TASK BRIEF:
Take every line from the data that has the word "Left" in it.

Dataset excerpts
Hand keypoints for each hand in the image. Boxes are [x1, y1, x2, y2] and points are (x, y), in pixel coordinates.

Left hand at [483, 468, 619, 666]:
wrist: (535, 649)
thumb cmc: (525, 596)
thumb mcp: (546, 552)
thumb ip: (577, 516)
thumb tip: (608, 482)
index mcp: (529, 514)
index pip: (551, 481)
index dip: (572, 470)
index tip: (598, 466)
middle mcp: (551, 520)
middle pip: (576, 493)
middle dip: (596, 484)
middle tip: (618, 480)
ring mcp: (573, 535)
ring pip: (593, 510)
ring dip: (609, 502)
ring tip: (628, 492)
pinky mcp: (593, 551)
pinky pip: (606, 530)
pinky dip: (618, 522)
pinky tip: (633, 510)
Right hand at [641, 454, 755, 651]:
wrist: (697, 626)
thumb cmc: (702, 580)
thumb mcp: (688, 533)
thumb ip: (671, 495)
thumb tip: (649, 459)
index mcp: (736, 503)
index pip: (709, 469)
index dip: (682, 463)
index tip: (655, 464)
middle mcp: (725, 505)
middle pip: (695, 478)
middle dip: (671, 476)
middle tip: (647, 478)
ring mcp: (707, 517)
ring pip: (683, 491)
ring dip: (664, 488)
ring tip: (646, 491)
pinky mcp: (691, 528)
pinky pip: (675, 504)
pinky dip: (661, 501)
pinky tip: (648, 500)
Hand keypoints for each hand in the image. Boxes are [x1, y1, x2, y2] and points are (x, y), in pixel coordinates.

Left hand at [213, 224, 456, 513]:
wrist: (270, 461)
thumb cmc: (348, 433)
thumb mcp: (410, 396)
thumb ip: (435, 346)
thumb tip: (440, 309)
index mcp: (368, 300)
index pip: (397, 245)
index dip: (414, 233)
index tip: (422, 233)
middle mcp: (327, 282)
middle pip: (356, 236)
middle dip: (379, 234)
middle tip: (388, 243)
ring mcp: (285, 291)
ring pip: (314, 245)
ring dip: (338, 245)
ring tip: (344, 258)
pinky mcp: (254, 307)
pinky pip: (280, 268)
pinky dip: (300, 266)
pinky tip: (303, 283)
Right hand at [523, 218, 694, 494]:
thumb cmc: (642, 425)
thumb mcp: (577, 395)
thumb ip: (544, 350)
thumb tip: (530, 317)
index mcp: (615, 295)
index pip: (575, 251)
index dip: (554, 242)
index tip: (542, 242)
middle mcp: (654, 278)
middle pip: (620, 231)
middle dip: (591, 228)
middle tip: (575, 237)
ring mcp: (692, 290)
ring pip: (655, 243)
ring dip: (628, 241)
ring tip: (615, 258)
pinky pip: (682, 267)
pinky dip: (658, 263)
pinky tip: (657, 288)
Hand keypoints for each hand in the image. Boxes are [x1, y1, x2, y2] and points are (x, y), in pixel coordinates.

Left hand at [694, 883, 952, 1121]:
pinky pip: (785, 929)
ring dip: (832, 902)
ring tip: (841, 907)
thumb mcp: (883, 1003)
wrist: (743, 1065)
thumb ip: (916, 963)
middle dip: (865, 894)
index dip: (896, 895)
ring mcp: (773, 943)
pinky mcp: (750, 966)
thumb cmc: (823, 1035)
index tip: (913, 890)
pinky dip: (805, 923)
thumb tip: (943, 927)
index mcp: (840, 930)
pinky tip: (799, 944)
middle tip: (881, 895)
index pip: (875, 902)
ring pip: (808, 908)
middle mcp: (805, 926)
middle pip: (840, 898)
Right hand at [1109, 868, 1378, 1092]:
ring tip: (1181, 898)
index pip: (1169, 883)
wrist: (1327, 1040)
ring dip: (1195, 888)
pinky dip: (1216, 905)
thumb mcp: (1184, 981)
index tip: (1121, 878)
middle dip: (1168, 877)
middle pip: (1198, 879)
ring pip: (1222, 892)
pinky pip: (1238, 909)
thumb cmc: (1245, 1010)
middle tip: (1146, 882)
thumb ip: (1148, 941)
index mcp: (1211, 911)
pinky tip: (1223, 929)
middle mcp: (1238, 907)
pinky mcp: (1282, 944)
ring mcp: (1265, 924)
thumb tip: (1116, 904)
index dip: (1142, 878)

TASK RESPONSE:
Left hand at [483, 468, 619, 666]:
Left hand at [213, 224, 456, 513]:
Left hand at [694, 883, 952, 1121]:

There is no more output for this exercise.